### Text block
________________________
While 2020 has been a year of strange firsts, the coming year is likely to be stranger still. Even as Europe’s public corporations continue to grapple with the economic and health shock of COVID-19, the pandemic makes the business outlook for 2021 almost impossible to forecast with any certainty. Yet corporations and investors cannot operate without a sense of what lies ahead. That means corporate executives need to anchor their strategic and tactical decision-making in some approximation of the future, even if that’s provisional and evolutionary.
The most effective leaders will seize this moment, recognizing it as an opportunity to renovate their forecasting, budgeting, and financial planning processes. Although the COVID-19 crisis affects each individual economic sector differently, continued uncertainty all around means every sector shares a need for greater responsiveness, cost control, and—above all—an exacting focus on cash. Now is the time to move beyond budgets based on rules of thumb and metrics focused on the past toward financial plans and investor guidance derived from predictive analytics and scenario modeling.
Traditional business planning and budgeting are usually linear processes, in which last year’s numbers (and to a lesser extent, those of prior years) form the foundation of future extrapolations. This approach, though, is wholly unsuited to current conditions. Because 2019 was an exceptionally strong year for some businesses and 2020 is turning out to be an unprecedented anomaly, companies cannot use either year as the starting point for their planning—not if they want to be credible.
Conventional planning and budgeting also tend to have a strong internal focus. External forces and factors come under consideration but bear much less weight. This year, external forces will have an outsized impact on the outlook for 2021 and beyond. The most heavily weighted considerations, of course, concern COVID-19. Moves by various governments to address the pandemic—including vaccine development, restrictions on business and social activity, and financial support for businesses and households—will affect everything from demand and revenue forecasts to funding plans. Those moves will also make market developments harder to forecast and more subject to change than ever before. To compensate for the high level of uncertainty, well-prepared companies will update their forecasts more frequently than before, and, consequently, will leave room to add further detail as more information comes along.
________________________
### Data

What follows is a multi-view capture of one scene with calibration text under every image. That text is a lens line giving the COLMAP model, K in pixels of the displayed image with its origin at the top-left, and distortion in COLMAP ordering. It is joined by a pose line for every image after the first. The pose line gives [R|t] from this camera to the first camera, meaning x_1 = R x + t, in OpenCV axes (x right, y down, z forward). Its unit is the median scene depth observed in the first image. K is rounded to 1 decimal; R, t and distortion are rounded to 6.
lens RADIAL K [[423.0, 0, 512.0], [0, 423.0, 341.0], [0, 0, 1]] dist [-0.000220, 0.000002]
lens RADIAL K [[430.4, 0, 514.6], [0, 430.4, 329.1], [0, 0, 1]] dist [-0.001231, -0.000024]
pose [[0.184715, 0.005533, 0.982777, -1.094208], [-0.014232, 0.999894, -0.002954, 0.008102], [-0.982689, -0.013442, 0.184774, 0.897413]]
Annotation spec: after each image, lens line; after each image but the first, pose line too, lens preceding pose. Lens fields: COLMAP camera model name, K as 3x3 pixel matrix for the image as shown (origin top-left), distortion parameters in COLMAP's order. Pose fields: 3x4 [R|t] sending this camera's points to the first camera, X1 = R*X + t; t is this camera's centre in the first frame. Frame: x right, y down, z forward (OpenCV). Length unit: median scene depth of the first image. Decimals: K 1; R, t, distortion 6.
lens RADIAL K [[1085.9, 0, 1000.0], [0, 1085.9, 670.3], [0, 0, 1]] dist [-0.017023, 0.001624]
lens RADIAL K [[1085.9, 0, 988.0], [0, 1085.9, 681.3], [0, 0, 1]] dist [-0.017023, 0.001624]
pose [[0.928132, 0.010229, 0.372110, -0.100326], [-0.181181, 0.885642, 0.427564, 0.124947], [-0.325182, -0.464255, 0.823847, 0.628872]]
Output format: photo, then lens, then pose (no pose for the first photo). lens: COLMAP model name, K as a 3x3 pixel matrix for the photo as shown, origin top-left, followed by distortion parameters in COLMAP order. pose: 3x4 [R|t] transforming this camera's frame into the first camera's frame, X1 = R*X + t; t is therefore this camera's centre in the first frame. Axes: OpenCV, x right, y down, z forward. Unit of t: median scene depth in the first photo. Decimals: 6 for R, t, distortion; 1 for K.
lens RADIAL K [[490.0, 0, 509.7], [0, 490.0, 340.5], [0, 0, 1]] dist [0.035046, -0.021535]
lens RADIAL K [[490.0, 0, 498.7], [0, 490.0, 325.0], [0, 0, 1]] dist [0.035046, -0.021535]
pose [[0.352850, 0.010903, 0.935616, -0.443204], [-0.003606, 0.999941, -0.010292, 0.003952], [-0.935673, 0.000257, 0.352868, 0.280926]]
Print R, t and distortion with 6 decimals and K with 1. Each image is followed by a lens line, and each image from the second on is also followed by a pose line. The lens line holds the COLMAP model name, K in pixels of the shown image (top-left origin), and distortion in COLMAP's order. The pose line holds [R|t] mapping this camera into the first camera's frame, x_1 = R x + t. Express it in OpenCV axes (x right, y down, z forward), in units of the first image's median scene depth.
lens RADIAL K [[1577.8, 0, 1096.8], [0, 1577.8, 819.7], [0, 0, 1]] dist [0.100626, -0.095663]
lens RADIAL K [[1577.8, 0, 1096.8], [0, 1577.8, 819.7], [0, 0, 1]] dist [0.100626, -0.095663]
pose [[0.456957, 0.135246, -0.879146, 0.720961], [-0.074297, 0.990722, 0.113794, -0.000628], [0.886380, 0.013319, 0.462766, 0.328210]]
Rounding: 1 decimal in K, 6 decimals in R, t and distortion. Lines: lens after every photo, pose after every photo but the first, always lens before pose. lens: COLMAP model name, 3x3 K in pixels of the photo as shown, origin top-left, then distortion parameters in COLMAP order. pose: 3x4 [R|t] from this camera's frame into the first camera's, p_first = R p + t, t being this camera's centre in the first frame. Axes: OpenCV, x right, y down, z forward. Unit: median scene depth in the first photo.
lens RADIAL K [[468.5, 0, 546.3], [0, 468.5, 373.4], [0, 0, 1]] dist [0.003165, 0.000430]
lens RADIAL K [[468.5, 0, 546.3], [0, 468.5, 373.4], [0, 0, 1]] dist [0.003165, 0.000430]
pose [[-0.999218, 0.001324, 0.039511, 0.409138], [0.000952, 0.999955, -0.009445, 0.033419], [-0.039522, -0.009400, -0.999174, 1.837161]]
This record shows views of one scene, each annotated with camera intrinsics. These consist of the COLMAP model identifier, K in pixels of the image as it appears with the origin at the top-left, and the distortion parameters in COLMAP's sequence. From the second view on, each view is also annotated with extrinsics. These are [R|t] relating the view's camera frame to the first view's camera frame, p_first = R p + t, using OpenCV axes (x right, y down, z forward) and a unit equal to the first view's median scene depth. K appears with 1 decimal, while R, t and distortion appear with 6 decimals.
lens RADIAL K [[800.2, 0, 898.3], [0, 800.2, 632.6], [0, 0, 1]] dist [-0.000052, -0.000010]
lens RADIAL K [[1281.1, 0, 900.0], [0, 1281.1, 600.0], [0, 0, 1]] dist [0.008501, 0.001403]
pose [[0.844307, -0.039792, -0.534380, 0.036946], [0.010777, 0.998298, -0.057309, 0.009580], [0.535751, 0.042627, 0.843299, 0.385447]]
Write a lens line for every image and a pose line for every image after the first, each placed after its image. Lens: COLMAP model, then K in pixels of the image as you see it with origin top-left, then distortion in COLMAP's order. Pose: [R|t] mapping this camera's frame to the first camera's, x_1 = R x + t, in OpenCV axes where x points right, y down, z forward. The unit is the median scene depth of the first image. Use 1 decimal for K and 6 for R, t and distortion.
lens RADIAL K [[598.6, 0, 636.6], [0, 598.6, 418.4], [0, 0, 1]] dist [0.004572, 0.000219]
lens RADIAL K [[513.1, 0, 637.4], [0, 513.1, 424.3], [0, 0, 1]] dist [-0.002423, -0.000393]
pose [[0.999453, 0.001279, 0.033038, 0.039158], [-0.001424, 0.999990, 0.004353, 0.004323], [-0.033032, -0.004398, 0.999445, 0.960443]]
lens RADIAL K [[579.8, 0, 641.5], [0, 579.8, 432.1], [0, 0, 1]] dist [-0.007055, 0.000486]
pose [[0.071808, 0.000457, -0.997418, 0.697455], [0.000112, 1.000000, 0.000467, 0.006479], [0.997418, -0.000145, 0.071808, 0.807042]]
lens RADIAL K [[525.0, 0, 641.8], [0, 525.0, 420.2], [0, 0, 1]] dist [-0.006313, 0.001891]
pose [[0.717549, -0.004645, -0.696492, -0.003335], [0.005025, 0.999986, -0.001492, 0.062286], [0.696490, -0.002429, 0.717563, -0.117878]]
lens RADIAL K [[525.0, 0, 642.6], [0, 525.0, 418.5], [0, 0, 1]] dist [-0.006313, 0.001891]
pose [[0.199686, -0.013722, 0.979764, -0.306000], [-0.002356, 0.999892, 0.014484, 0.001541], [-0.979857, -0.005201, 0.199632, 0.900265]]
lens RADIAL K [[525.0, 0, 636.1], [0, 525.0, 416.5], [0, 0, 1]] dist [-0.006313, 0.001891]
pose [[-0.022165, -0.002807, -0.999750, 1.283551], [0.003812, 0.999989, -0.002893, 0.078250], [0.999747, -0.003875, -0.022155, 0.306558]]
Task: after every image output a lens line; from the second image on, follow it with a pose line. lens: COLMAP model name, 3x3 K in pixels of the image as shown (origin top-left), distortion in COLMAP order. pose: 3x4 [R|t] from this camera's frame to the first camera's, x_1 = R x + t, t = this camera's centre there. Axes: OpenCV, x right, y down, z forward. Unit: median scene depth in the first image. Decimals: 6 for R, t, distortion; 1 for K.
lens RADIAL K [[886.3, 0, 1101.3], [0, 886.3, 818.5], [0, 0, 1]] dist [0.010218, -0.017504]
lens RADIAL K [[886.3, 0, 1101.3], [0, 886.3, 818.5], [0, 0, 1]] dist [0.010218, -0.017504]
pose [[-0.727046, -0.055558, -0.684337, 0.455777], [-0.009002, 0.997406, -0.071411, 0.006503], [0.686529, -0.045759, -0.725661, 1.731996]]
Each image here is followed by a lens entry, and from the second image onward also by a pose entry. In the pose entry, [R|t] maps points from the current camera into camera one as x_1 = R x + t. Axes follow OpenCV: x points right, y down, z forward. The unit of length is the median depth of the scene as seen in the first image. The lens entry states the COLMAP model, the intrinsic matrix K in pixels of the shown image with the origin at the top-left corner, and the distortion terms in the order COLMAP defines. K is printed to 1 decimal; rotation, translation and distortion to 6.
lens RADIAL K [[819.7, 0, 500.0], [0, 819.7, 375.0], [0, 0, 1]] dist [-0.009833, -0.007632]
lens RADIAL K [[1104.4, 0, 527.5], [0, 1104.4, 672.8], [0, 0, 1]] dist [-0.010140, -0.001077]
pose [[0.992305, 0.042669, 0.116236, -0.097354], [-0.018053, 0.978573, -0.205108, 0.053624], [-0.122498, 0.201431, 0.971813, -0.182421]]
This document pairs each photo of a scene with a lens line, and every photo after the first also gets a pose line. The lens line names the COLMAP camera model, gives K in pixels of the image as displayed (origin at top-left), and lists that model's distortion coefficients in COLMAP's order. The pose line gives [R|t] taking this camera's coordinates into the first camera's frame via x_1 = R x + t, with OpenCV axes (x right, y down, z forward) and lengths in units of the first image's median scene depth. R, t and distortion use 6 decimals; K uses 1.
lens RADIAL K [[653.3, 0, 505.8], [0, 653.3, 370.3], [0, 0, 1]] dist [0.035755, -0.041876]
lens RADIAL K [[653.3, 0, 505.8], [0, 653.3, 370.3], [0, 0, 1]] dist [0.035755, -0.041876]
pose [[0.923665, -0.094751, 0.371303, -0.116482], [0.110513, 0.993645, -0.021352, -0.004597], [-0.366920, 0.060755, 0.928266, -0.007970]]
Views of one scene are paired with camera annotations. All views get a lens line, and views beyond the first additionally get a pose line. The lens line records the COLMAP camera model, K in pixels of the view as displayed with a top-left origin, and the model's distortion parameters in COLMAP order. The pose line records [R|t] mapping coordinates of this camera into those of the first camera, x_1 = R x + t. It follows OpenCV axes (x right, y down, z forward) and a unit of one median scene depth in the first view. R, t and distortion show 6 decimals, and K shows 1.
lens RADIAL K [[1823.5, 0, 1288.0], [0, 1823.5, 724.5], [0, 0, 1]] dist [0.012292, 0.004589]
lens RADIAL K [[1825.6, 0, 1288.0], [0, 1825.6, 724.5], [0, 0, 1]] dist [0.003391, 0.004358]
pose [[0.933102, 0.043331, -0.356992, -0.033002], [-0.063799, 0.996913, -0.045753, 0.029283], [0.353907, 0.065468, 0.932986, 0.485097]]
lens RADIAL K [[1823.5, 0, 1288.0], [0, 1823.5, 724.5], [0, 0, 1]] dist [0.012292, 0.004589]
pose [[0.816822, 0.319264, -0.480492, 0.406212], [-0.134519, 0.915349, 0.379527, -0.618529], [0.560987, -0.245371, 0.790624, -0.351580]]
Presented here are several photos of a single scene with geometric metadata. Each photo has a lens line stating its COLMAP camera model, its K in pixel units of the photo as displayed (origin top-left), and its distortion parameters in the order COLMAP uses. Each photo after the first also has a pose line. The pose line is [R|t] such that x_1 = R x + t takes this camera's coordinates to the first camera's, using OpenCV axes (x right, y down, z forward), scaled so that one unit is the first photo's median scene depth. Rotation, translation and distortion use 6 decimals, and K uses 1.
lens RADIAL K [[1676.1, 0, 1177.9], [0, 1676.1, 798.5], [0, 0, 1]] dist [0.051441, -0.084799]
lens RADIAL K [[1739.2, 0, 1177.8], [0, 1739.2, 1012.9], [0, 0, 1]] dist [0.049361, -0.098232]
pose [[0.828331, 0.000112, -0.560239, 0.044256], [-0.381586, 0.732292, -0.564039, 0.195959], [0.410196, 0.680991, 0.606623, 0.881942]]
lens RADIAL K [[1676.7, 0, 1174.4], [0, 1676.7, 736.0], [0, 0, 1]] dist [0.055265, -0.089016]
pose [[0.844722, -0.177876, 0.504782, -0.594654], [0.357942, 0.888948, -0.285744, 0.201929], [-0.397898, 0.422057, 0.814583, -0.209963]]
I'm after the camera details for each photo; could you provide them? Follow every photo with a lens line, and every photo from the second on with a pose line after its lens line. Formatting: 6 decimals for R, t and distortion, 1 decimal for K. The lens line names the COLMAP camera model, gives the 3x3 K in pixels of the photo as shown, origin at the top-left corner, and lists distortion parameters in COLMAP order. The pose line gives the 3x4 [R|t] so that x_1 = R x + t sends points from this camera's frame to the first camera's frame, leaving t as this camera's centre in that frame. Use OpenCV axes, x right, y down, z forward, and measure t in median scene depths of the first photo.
________________________
### Problem
Rewrite the text on planning for 2021 from "The most effective" up to and including "and scenario modeling.", switching "cash" to "liquidity".

### Worked solution
The most effective leaders will seize this moment, recognizing it as an opportunity to renovate their forecasting, budgeting, and financial planning processes. Although the COVID-19 crisis affects each individual economic sector differently, continued uncertainty all around means every sector shares a need for greater responsiveness, cost control, and—above all—an exacting focus on liquidity. Now is the time to move beyond budgets based on rules of thumb and metrics focused on the past toward financial plans and investor guidance derived from predictive analytics and scenario modeling.